Before, she would have argued the matter, but now, it was like she saw things differently – saw him differently. She had so rarely given him a chance to reveal his true nature to her, basing her opinion of him on his occupation, affluence, and the opinions of his mill workers. Much like the hovering smog over Milton, their entire acquaintance had been polluted by misunderstanding and prejudice. But now, there seemed to be an opportunity for clarity, a chance to take a refreshing breath and start again.

Shaking his head, he thought even now he might be looking into the events of the past couple of hours with too much hope and not enough lucidity. He was exhausted, after all, and the revelations of the evening had been shocking, to say the least. Whatever the case, he loved her, and like the morning sun that would soon dawn on him, he was determined to remain optimistic. Anything else only meant his continued agony.

The subtle swish of his mother's skirt behind him brought him out of his ruminations with a jerk. How had he not heard the door open? He spun toward her.

"Is there a reason why you avoided the front door, John?"

"Mother! Why are you not in bed at this hour? Are you unwell?"

"No, I drifted to sleep as I waited for you. A noise awakened me." She eyed him speculatively as though she could obtain all the answers she so desired by just a look. Maybe she could. She was his mother, after all, and she knew him better than anyone. "Where have you been?"
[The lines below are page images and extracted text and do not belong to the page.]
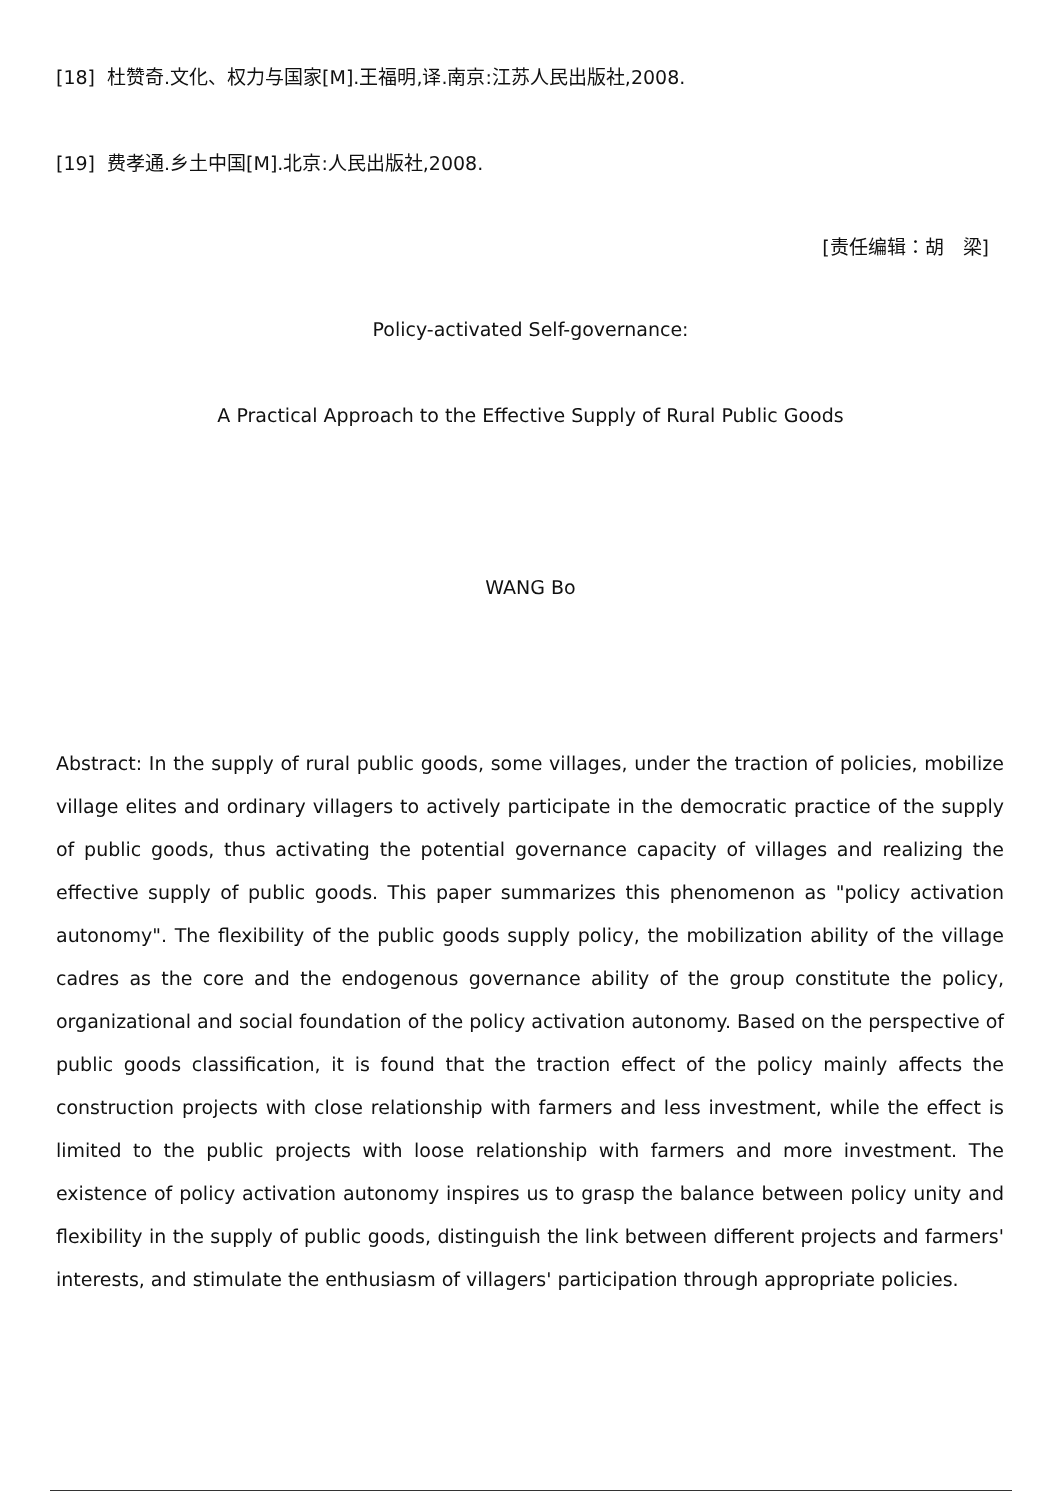[18] 杜赞奇.文化、权力与国家[M].王福明,译.南京:江苏人民出版社,2008.
[19] 费孝通.乡土中国[M].北京:人民出版社,2008.
[责任编辑：胡　梁]
Policy-activated Self-governance:
A Practical Approach to the Effective Supply of Rural Public Goods
WANG Bo
Abstract: In the supply of rural public goods, some villages, under the traction of policies, mobilize village elites and ordinary villagers to actively participate in the democratic practice of the supply of public goods, thus activating the potential governance capacity of villages and realizing the effective supply of public goods. This paper summarizes this phenomenon as "policy activation autonomy". The flexibility of the public goods supply policy, the mobilization ability of the village cadres as the core and the endogenous governance ability of the group constitute the policy, organizational and social foundation of the policy activation autonomy. Based on the perspective of public goods classification, it is found that the traction effect of the policy mainly affects the construction projects with close relationship with farmers and less investment, while the effect is limited to the public projects with loose relationship with farmers and more investment. The existence of policy activation autonomy inspires us to grasp the balance between policy unity and flexibility in the supply of public goods, distinguish the link between different projects and farmers' interests, and stimulate the enthusiasm of villagers' participation through appropriate policies.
Feeling nostalgically like a chastised boy again, he understood her tone, which brooked no argument or deception. The thought made him smile, though he was sure it looked more like a grimace.

"I had to take the last train out of London. A potential investor invited me to dine with his family, so I accepted and stayed much later than planned to discuss the mill." He unbuttoned the top button of his shirt, feeling as though it tightened with every word of his story, much like a hangman's noose around his neck. The question was, how long would he have to anxiously wait on the gallows for his mother's reprieve? Why did her interrogations always have to be so intimidating?

She nodded her head slowly, but her narrowed eyes missed nothing, somehow recognizing there were still gaping holes in his tale. After several quiet – and painfully tense – moments, she gave a last, curt nod.

He did his best to mask the surprise he felt over how quickly she relented.

"You have only two, maybe three hours to rest before the mill opens. See that you do, John."

Standing up, he crossed the room to place a kiss on her cheek. "Of course, mother. Take your rest as well."

As she turned and left the room, he realized that lack of sleep was the last thing he would have time to worry about in just a few short hours. Gossip, if there was to be any, would start pouring in as soon as the workers did, and he would have to keep his ears carefully tuned to it for Margaret's sake.